Na verdade, os cubanos parecem imparáveis na sua vontade de percorrer o país de lés-a-lés: fazem-no porque –sobretudo os jovens – estudam em universidades, institutos politécnicos ou de nível superior localizados fora das suas cidades de origem e precisam de largar o ambiente dos internatos para os fins de semana no seio das famílias, mas a outra parte da população pressiona igualmente a rede de transporte público (autocarros e comboios) porque sente prazer em conhecer outros lugares e outras tradições, como os carnavais que diferem muito de uma vila para outra, de uma cidade para outra. O temor que sempre existiu foi o de, permitindo que detentores de viaturas particulares transportassem os seus necessitados compatriotas cobrando-lhes o serviço, houvesse o surgimento de gente a facturar numa só tarde o que não ganha o funcionário público numa semana de labuta. Essa perspectiva de acumulação (quase) ilícita de capital deu a volta à cabeça dos ideólogos do sistema por muito tempo e o facto de que a abertura tenha chegado, não implica, com todo o rigor, que as reminiscências dessa “anormalidade” tenham deixado de aquecer as reuniões de militantes, na visível batalha entre ortodoxos e reformistas.

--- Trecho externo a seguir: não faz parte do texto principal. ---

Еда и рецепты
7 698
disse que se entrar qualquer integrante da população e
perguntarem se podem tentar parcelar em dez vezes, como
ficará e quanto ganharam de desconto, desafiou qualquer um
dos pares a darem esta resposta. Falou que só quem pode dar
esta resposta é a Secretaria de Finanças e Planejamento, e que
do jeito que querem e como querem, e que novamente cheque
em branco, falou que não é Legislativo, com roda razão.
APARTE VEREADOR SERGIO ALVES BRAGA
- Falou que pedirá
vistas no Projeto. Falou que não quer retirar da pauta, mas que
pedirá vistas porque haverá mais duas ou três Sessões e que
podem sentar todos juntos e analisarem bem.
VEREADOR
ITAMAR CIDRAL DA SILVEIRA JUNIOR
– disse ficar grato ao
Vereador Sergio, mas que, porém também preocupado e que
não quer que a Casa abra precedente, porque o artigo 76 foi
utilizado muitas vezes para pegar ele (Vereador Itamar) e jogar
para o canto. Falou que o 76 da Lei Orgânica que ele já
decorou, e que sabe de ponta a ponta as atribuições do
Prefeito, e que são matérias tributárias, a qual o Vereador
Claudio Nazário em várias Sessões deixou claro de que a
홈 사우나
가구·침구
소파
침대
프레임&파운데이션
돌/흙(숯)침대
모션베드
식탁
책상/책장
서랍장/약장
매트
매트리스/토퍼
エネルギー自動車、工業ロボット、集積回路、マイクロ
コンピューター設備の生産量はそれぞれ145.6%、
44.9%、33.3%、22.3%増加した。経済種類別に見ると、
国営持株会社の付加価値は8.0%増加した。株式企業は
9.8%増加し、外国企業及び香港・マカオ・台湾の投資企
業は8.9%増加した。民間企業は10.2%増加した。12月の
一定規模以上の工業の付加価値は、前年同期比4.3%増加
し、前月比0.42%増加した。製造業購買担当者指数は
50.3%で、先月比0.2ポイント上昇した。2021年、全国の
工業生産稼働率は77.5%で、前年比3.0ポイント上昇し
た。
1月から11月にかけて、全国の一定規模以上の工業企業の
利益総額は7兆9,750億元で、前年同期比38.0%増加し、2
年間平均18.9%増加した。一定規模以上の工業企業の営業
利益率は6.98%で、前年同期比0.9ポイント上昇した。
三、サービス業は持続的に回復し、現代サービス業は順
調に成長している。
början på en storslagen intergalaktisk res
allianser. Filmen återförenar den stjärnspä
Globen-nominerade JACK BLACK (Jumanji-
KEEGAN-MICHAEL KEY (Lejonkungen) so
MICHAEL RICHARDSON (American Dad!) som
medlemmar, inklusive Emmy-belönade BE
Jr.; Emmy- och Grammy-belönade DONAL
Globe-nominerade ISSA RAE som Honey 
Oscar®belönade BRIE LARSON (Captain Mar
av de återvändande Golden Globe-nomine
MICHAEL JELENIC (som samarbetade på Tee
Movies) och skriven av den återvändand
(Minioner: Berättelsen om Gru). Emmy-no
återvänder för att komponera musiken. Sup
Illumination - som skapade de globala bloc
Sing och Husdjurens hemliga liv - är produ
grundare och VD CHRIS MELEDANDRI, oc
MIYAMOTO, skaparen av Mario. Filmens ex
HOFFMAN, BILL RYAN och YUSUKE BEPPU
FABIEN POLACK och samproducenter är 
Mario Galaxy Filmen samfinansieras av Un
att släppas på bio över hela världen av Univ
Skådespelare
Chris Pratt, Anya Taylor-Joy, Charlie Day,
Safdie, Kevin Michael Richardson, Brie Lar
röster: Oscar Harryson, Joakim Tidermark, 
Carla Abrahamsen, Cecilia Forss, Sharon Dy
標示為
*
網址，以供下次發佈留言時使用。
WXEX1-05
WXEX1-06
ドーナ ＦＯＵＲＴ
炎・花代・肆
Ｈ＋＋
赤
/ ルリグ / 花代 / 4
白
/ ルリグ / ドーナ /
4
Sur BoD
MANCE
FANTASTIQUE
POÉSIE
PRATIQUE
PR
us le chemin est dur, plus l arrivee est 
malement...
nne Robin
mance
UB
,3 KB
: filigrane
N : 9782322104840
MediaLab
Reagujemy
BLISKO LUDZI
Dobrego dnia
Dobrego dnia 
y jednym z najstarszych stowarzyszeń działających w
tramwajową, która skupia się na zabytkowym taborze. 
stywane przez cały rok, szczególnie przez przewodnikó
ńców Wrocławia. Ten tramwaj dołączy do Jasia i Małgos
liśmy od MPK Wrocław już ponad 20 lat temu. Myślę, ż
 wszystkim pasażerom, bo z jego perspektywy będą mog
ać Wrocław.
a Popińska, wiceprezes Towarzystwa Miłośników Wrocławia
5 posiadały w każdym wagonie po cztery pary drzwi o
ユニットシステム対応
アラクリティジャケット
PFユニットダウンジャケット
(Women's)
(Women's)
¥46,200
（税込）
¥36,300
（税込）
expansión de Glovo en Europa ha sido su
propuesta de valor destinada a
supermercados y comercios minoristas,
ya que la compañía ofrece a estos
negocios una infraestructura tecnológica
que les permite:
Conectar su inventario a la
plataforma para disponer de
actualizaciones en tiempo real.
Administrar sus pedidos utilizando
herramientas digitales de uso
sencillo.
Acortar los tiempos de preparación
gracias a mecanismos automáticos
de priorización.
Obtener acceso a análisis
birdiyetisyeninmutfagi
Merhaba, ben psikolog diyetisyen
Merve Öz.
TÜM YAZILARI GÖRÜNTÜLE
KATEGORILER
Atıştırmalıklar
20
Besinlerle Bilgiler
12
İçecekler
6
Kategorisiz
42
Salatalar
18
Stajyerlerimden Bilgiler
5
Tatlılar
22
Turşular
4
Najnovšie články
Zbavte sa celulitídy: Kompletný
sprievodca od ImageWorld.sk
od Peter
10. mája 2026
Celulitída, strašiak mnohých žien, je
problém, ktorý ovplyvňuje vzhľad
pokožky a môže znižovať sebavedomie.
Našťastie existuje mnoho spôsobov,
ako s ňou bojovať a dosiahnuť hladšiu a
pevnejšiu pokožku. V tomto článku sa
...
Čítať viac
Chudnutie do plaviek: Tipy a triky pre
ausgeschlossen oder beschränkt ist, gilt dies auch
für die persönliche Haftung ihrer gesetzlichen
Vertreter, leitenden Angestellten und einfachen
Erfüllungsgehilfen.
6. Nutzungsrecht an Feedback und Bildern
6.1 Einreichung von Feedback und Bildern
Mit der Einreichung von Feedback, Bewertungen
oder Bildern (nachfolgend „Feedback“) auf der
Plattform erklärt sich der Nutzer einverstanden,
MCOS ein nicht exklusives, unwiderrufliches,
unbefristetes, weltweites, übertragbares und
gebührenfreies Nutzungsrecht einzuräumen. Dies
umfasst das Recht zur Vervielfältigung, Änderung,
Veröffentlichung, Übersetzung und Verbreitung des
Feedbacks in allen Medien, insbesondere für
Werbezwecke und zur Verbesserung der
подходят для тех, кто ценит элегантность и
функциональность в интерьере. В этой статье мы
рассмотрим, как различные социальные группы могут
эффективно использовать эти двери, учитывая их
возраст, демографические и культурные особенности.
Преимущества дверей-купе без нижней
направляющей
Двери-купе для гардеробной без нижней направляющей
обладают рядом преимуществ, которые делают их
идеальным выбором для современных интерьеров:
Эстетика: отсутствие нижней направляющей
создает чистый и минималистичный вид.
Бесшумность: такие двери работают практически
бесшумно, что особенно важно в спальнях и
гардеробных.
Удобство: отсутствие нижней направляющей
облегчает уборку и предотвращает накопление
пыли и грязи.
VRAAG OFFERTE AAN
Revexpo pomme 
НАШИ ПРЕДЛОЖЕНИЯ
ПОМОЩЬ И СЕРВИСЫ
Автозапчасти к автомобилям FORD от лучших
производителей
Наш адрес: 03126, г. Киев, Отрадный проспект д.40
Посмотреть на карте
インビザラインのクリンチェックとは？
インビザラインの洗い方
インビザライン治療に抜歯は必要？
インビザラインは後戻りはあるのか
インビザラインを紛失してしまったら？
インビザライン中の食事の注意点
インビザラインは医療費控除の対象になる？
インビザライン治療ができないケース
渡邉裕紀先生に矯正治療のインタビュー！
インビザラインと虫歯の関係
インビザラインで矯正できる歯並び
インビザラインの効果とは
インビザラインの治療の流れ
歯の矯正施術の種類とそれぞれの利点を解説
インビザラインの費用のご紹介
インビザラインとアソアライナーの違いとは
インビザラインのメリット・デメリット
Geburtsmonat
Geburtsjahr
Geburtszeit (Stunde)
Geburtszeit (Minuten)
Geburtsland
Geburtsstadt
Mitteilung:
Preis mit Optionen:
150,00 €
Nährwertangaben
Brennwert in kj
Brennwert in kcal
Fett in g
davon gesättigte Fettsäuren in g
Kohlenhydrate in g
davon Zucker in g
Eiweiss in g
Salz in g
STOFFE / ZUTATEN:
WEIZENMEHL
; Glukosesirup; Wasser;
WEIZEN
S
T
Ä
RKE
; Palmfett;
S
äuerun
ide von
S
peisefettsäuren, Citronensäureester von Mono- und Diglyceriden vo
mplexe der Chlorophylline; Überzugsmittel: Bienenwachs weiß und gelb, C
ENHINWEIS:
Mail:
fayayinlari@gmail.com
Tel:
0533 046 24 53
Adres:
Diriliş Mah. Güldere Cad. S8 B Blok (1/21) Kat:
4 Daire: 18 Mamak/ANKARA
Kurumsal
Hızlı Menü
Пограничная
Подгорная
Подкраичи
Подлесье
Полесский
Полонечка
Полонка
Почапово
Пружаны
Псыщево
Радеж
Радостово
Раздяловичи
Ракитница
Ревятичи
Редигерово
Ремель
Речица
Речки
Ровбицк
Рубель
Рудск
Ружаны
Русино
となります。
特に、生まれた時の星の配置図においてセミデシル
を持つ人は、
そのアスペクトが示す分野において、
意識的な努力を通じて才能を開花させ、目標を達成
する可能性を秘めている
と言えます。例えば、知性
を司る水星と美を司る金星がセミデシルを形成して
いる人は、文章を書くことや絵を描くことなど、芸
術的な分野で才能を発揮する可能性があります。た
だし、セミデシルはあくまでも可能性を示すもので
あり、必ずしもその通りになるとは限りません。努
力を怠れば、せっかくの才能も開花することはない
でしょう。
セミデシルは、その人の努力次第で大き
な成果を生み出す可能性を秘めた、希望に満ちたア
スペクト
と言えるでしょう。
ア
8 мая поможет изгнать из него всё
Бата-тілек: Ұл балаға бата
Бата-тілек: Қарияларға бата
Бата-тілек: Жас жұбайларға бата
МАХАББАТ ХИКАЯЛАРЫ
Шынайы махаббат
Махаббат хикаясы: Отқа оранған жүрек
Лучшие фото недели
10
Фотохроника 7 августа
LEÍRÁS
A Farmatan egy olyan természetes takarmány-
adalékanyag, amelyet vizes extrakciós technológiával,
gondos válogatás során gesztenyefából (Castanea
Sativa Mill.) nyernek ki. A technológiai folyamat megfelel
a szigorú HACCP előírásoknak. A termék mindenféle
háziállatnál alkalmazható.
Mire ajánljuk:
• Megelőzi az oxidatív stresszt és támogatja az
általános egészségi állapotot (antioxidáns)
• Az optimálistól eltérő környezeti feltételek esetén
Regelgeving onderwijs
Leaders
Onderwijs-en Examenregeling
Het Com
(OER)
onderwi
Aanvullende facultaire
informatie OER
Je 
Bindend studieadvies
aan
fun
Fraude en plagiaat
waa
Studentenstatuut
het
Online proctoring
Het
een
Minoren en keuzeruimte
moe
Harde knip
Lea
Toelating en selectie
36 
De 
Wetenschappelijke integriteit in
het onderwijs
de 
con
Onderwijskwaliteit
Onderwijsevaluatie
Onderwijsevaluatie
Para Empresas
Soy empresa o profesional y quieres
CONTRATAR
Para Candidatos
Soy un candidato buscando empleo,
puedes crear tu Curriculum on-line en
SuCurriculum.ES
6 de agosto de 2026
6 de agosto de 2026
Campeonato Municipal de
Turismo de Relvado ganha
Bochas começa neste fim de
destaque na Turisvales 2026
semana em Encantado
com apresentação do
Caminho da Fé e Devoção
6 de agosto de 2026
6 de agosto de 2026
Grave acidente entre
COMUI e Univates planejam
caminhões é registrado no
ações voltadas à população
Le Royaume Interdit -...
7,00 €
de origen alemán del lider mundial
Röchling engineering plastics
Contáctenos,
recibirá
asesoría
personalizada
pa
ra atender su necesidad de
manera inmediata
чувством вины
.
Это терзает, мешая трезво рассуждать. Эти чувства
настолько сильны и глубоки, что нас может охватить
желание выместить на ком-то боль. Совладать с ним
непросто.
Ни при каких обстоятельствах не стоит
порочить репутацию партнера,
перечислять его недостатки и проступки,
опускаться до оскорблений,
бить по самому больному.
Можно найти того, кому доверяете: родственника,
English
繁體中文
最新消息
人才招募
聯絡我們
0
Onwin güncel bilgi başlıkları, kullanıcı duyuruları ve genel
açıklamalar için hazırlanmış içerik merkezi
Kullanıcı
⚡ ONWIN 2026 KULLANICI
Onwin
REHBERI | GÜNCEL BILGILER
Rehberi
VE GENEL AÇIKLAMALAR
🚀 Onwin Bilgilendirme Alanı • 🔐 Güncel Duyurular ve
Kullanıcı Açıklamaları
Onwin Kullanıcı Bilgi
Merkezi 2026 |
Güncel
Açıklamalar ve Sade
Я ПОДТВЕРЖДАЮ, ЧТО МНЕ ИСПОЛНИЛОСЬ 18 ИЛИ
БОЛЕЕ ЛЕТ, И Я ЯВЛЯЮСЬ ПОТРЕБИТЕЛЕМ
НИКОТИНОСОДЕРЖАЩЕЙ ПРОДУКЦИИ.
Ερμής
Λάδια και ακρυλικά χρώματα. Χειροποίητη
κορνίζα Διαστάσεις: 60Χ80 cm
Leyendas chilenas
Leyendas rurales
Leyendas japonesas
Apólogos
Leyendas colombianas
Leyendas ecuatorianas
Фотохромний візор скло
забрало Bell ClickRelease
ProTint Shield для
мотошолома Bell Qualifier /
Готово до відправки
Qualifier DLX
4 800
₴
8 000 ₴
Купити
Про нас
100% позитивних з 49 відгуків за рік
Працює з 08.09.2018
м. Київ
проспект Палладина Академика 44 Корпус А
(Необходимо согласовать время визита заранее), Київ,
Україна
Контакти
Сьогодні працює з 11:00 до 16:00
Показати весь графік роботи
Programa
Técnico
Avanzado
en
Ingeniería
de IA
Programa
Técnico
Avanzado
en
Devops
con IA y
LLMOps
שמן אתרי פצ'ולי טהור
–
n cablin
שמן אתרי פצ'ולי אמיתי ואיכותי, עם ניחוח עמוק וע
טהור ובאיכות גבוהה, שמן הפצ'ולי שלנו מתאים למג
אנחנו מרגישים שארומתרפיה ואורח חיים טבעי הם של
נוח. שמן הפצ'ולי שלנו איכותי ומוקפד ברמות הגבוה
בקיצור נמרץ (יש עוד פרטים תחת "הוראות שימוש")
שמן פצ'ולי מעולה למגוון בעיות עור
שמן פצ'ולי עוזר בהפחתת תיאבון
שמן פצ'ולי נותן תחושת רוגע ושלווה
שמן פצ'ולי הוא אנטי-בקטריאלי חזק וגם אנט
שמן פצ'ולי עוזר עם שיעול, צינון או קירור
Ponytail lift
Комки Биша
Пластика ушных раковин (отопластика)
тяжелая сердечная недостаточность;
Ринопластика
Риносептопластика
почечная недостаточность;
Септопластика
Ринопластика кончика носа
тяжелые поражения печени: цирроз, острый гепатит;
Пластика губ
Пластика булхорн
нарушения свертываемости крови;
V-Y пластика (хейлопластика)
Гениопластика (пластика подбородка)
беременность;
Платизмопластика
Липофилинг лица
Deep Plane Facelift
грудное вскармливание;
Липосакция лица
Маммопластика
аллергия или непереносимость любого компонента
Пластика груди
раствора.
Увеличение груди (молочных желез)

Revolução com  “gente que respire”

O certo é que na Cuba de hoje, entre os extremos de um pensamento e outro (os do pró e os do contra), há espaço para uma franja que tem no pragmatismo um estilo de vida inegociável.

São sobretudo os jovens que não querendo uma perestroika caótica que afunde conquistas valiosíssimas da Revolução (como o alto nível de educação, os índices de primeiro mundo na saúde, os sucessos no universo desportivo, a segurança das cidades, a paz social, apesar de tudo), entendem porém que vai longe o tempo em que tudo se resumia a comícios cheios de palavras de ordem apelando a uma esperança num tempo indefinido.

Para eles, que não são os únicos, Revolução quer dizer –como o resumiu magistralmente um ensaísta – que “a gente viva, que a gente respire, que o salário valha, que o dinheiro contribua a robustecer valores espirituais, que a qualidade das emoções signifique qualidade de vida e que o sacrifício não seja uma finalidade em si mas um meio apenas”. São esses jovens que querem fugir da rotina perigosa da venda do corpo nas imediações de hotéis repletos de turistas, de segunda-feira a sexta, para ao fim de semana poderem sentir-se donos e senhores das suas vontades em discotecas feitas para bailar, tomar tragos apetecíveis e até sonhar com um romance que pode acabar com um triunfo de lotaria: casar e rumar para a Europa da abundância.

Conversando com eles, porque cultos quase sempre, percebe-se que entendem a importância de se viver como pessoa íntegra, honesta, digna, capaz de regressar a casa em clima de serenidade e descansar placidamente a cabeça sobre a almofada. Sem remorsos de tipo algum.